How many errors are acceptable?

Ask yourself this question about the service / app / module that you own. You’ve probably got something in mind close to zero. So are you monitoring errors? This seems like the most obvious thing, right?

This post is about observability for errors using Honeycomb via OpenTelemetry. You can really easily get setup with an SLO for error rates in Honeycomb but there are some pitfalls and interesting tidbits to understand that will deepen your knowledge.

When is an error not an error?

…and whose error is it?

To be clear, by error I mean an Exception/Error raised by your code due to fault. Too often, exceptions are used for the normal operation of your code. Unfortunately, automatic tracing can report these as errors through your telemetry or into your log file. This creates noise, “Oh, yeah, that… that error’s not a real error.”

Some examples of things you shouldn’t be reporting as an error:

  • Exceptions used for control flow: Try X, if I get an exception try Y. Try to delete X even if it doesn’t exist. Keep reading until I get an exception. Sadly, some libraries work this way. If you’re forced, don’t report it as an error - it’s not!
  • Negative result: If a caller asks your service to return something about X and X doesn’t exist, that’s not an error in your service. It could be an error in the caller’s service.
  • Something Expected: Similarly, if your service expects a condition to occur and handles it, it’s not an error. Perhaps it’s a warning of sub optimal behaviour.

OpenTelemetry

Errors are represented in the Span Status and optionally with an Exception Span Event:

Span Status

  • Every Span has a status, with code: 0=UNSET, 1=OK, 2=ERROR
  • Good spans are 0 or 1. (1 is very rarely used)
  • Bad spans, 2, also include a status message (sometimes referred to as description)
  • Use Set Status to report an error:
span.set_status(ERROR, “A bad thing happened”)

Exception Semantic Convention

  • Semantic Conventions define a common global standard for attributes.
  • The exception semantic convention defines attributes: message, type, escaped and stacktrace
  • Use Record Exception to add detail about the error in a span-event:
span.record_exception(exception)

How errors show up in Honeycomb

  • Every span has: status_code set to 0,1 or 2
  • If it’s an error span it will have:
    • status_message with your message
    • error set to true
    • error set to true on every child span-event and span-link!

This span contains two span-events, the final one is an exception event. The first span-event is not at fault and yet is marked with the error flag. So there are 3 events in total with error = true here: screenshot of an error span

  • If you called record_exception:
    • You’ll get a span-event containing the attributes from the semantic convention.
    • Honeycomb also copies these attributes from the first exception event, back into the span itself

Here’s the code in the Husky project for this behaviour. Understanding how the error flag and exception messages are duplicated is important to make more accurate SLOs.

How to create an SLO for error rate

Simple error rate SLO:

“99.9% of spans over 24 hours should be good”

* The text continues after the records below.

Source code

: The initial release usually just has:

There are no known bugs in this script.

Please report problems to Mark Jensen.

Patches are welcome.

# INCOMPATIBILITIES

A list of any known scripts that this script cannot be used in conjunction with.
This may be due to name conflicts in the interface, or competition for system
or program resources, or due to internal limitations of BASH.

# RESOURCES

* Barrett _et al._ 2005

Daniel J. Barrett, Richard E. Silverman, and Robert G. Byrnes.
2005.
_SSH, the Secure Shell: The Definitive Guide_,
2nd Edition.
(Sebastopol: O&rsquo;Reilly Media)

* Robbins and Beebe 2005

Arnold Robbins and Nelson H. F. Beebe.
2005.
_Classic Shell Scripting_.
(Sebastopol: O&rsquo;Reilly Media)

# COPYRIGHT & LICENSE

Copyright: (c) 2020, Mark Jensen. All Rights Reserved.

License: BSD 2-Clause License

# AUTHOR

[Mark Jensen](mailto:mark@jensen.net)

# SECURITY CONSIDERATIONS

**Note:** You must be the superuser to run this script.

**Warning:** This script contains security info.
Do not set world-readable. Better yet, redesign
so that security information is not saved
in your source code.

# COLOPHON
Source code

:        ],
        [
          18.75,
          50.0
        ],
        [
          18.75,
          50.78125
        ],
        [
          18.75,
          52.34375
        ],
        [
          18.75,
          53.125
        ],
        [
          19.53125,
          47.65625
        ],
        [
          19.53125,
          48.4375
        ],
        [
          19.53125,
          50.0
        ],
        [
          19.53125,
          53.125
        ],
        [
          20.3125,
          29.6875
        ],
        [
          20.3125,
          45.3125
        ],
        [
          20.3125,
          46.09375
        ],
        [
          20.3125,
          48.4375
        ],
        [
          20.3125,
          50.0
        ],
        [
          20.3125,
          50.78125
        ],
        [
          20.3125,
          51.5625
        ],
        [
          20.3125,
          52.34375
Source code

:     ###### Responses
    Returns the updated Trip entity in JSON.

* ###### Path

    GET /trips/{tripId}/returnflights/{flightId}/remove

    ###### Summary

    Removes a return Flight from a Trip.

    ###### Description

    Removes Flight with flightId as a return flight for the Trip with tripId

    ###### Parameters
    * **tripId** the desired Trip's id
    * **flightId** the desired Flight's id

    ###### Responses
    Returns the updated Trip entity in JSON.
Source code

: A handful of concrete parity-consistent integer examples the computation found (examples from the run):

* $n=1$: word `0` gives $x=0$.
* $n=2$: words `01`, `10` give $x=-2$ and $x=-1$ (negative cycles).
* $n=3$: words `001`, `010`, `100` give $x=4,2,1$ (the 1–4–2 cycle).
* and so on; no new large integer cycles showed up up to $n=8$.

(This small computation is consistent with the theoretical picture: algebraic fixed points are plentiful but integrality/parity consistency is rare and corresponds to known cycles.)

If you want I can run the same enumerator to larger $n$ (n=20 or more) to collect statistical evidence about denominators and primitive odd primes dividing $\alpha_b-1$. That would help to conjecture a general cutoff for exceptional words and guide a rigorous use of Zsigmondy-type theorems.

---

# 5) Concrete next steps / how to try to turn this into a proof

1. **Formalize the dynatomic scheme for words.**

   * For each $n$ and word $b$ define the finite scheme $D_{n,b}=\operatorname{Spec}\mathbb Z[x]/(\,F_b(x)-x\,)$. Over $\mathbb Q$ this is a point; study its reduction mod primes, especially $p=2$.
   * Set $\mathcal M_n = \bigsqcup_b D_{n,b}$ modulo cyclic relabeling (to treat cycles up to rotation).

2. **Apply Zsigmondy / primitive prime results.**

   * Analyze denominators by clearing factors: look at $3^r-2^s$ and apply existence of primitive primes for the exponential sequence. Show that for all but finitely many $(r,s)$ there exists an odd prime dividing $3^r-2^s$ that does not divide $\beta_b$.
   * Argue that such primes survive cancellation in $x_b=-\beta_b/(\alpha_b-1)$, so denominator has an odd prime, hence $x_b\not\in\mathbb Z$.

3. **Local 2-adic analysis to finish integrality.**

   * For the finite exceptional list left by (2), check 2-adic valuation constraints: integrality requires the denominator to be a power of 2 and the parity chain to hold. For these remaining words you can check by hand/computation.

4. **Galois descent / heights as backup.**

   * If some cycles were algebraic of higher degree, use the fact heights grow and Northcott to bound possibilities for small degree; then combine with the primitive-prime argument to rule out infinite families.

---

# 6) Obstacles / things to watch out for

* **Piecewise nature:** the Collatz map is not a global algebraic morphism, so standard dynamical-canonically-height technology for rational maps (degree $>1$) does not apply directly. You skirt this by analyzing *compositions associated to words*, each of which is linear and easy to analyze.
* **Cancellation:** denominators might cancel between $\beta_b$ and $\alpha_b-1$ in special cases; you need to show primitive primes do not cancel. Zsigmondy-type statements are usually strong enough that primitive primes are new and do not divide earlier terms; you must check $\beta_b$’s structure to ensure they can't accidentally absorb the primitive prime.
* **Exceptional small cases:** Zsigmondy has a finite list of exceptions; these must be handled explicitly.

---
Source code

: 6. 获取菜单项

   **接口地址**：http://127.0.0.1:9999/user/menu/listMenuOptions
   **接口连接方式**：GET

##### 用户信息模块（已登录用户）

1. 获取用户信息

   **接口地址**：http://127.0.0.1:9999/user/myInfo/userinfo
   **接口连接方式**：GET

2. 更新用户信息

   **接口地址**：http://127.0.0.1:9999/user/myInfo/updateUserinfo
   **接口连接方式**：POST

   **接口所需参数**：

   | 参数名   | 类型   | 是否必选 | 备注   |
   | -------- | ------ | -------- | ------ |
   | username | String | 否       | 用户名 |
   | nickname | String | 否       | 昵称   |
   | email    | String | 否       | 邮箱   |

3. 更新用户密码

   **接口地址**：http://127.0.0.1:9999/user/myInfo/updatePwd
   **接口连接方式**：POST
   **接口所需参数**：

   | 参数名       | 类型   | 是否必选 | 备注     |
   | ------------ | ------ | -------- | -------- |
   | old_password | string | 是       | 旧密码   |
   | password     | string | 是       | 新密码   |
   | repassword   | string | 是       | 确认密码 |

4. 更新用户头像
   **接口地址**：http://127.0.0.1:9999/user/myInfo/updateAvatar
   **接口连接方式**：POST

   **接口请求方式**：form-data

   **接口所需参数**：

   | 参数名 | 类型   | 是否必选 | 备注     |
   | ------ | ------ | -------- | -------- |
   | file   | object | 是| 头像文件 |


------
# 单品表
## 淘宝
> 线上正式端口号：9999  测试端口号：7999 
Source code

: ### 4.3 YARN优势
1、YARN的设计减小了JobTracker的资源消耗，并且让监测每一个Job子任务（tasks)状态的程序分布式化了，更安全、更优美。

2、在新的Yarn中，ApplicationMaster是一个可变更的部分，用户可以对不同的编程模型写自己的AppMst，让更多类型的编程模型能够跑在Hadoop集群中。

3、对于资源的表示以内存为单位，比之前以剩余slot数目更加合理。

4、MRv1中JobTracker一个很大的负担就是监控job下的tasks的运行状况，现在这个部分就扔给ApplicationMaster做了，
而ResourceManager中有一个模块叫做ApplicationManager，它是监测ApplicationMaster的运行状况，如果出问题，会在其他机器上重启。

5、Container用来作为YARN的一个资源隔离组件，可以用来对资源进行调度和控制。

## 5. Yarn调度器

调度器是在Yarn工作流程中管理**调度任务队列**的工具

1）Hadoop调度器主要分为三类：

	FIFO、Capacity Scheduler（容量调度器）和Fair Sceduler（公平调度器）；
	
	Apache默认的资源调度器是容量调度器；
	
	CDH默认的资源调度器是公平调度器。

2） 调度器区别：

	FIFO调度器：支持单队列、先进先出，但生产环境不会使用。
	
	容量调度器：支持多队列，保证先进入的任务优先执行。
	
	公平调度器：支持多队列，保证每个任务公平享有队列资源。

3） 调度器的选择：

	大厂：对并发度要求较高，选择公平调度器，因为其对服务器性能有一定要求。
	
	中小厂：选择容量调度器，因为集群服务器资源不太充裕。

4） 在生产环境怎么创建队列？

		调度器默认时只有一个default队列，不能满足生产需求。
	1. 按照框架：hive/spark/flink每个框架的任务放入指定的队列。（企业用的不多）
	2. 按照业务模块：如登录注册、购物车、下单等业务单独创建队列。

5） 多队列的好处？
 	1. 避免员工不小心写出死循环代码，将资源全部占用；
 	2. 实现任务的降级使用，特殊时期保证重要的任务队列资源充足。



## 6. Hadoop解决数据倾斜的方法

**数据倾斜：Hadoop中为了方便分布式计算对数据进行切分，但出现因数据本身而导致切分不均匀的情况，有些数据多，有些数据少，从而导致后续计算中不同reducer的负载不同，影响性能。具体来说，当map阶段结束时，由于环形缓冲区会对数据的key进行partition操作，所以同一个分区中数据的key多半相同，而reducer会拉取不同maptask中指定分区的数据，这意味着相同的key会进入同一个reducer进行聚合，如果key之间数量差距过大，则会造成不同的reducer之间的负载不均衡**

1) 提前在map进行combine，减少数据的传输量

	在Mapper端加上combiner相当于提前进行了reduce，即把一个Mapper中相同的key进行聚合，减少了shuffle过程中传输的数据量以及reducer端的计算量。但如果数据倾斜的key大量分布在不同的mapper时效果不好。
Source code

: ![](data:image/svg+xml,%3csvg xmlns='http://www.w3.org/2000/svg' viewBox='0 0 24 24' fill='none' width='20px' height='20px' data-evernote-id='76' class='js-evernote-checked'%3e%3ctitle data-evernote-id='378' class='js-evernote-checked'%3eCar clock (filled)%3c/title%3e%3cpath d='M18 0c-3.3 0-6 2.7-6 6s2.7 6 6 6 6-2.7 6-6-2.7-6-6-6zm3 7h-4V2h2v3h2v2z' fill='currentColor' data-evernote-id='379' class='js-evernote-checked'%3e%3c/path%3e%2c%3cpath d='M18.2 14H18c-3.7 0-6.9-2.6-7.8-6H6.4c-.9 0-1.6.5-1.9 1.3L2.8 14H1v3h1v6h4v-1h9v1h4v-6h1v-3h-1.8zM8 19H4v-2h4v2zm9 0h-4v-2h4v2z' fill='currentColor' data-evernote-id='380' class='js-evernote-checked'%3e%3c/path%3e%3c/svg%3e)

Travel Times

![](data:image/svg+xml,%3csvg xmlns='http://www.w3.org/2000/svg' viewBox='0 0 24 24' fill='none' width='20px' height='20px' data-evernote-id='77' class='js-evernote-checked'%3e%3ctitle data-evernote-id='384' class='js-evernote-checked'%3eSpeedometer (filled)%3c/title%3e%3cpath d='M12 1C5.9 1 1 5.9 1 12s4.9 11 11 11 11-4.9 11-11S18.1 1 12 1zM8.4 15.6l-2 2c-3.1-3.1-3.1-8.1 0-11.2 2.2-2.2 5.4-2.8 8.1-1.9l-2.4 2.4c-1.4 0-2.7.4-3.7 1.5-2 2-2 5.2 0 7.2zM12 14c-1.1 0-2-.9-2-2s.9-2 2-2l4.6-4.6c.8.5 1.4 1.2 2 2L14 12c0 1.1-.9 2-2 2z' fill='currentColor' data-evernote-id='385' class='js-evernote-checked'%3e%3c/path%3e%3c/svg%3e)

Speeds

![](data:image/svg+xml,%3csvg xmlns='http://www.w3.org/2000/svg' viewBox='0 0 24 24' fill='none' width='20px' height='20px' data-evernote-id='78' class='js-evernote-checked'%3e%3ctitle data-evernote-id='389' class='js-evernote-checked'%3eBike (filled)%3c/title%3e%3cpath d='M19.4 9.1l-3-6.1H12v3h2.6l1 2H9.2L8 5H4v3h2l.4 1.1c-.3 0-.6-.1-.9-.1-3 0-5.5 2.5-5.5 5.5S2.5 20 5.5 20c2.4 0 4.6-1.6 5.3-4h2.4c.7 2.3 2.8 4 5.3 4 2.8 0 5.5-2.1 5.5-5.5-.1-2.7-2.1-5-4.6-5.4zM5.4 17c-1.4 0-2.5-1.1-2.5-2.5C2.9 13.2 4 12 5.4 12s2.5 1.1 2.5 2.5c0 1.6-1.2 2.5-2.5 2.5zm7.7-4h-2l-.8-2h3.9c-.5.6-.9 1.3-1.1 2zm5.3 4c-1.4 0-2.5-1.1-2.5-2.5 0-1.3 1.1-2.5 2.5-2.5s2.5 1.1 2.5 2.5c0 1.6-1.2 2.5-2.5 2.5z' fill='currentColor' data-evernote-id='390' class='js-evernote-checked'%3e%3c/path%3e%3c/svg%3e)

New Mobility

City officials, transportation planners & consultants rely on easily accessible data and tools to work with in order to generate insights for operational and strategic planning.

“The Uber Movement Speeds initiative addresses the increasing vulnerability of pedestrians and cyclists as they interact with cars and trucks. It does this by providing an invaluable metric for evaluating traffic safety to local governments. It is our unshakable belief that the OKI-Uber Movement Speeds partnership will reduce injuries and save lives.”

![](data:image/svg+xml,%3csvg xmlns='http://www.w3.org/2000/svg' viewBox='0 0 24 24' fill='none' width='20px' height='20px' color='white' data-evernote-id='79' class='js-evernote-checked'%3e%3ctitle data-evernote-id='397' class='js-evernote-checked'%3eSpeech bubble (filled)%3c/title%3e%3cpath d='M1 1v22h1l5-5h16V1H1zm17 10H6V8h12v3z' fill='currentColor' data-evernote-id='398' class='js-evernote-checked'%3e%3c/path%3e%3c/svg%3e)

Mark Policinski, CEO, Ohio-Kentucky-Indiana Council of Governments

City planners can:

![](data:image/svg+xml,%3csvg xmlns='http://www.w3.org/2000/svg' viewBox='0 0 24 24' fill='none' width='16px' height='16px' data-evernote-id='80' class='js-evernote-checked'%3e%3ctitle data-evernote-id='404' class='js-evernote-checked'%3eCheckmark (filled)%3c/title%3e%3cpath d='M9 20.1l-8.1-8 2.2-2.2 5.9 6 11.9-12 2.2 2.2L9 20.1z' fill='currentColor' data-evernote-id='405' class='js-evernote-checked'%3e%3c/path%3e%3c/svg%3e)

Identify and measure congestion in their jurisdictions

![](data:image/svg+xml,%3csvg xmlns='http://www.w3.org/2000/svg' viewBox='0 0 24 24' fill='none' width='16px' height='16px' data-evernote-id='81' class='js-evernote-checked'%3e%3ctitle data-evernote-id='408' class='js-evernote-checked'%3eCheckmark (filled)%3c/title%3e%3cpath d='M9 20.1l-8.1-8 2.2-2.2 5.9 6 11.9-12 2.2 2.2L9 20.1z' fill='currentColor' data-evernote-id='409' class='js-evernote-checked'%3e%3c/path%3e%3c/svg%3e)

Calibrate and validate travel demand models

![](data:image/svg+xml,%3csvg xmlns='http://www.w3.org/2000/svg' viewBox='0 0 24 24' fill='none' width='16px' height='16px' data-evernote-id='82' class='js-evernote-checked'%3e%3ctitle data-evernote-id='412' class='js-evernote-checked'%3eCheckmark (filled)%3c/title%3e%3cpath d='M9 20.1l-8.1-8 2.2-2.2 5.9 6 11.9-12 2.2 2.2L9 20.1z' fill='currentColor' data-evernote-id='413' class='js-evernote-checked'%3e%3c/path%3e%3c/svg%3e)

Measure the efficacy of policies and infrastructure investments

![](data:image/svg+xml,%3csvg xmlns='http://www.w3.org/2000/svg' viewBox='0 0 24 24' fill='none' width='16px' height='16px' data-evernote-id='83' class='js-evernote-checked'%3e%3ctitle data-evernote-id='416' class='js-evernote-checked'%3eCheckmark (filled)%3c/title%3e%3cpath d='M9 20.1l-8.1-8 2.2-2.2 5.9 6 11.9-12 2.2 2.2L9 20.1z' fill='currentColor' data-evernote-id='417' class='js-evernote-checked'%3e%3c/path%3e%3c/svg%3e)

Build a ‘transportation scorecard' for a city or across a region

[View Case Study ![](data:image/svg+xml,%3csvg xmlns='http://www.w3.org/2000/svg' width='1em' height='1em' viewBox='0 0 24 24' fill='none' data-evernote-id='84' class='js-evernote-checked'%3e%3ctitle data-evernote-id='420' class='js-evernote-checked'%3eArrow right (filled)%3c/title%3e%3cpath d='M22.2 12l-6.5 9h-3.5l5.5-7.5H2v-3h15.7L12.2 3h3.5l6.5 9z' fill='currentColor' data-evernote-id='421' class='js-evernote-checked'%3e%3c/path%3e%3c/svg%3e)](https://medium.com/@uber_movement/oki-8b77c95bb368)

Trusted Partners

Make an SLI (Service Level Indicator) to denote good spans. An SLI is a derived column.

    IF(
        EXISTS($status_code), 
        NOT(EQUALS($status_code, 2))
    )

Remember: Honeycomb queries work at the Honeycomb “event” level. In the tracing signal domain an “event” is a span, span-event or span-link. Given the duplication of error discussed above it is unwise to use this flag in SLIs since non-errant span-events or span-links will skew the count. status_code is used here because of this and the EXISTS($status_code) excludes span-events and span-links.

This SLI is so generic that I recommend adding at the environment level.

  • Select the environment from the left hand menu and click Manage Environments: screenshot of the environment menu

  • Select your environment and then Schema, enter the Derived Column here: screenshot of the schema task

  • sli.good_span is now available to every dataset in this environment. When you create your SLO the SLI dropdown will have this ready to select: screenshot of an error span

If you’re unfamiliar with SLOs the documentation can help you from here.

Summary

Errors reported from your software are a foundational signal for service health, therefore don’t pollute this with non-errors crying wolf. Avoid the error flag in queries and SLIs since it’s duplicated across events. Create a simple environment-wide SLI for every service team to easily get started with the most fundamental SLO.